Autor: Bernardo Miguel Morais Pereira, Interno de Formação Específica de MGF, USF Ruães (ACeS Cávado I – Braga)
O início da formação médica dá-se com o ingresso na universidade no curso de medicina. Após completar os seis anos do curso, que contempla mestrado integrado, o recém-formado médico obtém o título de mestre em medicina e está apto a inscrever-se na Ordem dos Médicos. A plena autonomia da profissão só é dada após realização e respetiva aprovação do ano de formação geral do internato médico, mais conhecido como “ano comum”. Posteriormente, a obtenção de grau de especialista exige mais um período de formação especializada com duração variável entre quatro a seis anos, dependendo da especialidade em questão. Ou seja, a formação e especialização médica pode contemplar um período de onze a treze anos até estar completa.
Apesar de ser morosa, a formação médica pré e pós-graduada tem forte impacto na saúde dos portugueses, uma vez que os médicos adotam competências humanas e técnico-científicas essenciais à prática de uma medicina baseada na evidência. Esta especialização é uma garantia de qualidade do Serviço Nacional de Saúde (SNS), muitas vezes elogiado internacionalmente por organismos como a Organização Mundial de Saúde (OMS) e a Organização para a Cooperação e Desenvolvimento Económico (OCDE).

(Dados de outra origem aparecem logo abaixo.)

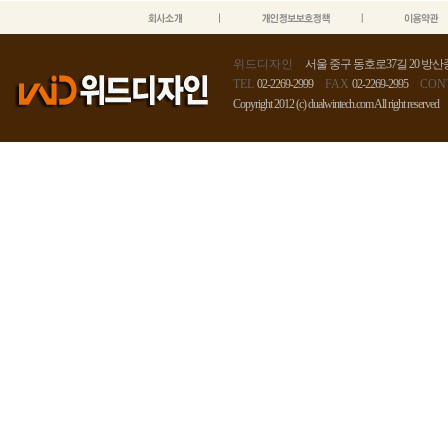
위드디자인
서울 중구 동호로37길 20 방산종
TEL
02-2269-2999
FAX
02-2269-2995
CON
Copyright 2012 (c) dualwintech.com All right reserved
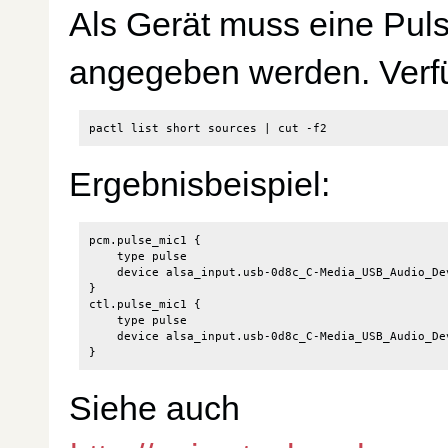
Als Gerät muss eine Pul
angegeben werden. Verf
pactl list short sources 
|
Ergebnisbeispiel:
pcm.pulse_mic1 {

    type pulse

    device alsa_input.usb-0d8c_C-Media_USB_Audio_De
}

ctl.pulse_mic1 {

    type pulse

    device alsa_input.usb-0d8c_C-Media_USB_Audio_De
Siehe auch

Com a permanente necessidade de atualização científica e a crescente complexidade tecnológica verificada na medicina, a formação complementar pós-graduada, através de um processo de aprendizagem que é necessariamente gradual e individual, torna-se ainda mais importante. O acompanhamento e a integração de uma equipa de trabalho com colegas médicos mais experientes é crucial para a formação do médico, na medida em que, através da partilha de experiências, conhecimentos técnico-científicos e cuidados de humanização é possível ao jovem médico integrar os conceitos teóricos adquiridos durante a formação pré-graduada e entender a sua aplicabilidade prática nas pessoas/utentes/doentes. Para além disso, sabe-se que existe uma associação entre a menor formação médica e piores decisões clínicas, nomeadamente no que diz respeito a pedidos de exames auxiliares de diagnóstico de forma indiscriminada e a maior propensão a adoção de procedimentos invasivos sem uma clara indicação formal, resultando num inequívoco prejuízo para as pessoas e para o próprio sistema de saúde.
Apesar das inúmeras vantagens, a especialização médica tem sido sucessivamente desvalorizada com o crescente aumento do número de médicos sem nenhum período de formação complementar pós-graduada. No mais recente concurso para acesso a especialidade havia 2918 candidatos para apenas 1830 vagas, tendo ficado sem especialidade mais de 1000 jovens médicos. De acordo com as previsões, este número de médicos indiferenciados pode ultrapassar os 4400 já no ano 2021, caso não seja feito nada para alterar esta tendência. É urgente adequar os números clausus às capacidades formativas das escolas médicas para diminuir o número de excedentários e, com isso, reforçar o desincentivo à indiferenciação médica. Ou será que os responsáveis políticos querem caminhar para uma medicina sem especialização? No meu ponto de vista, indiscutivelmente, esse não será o melhor caminho.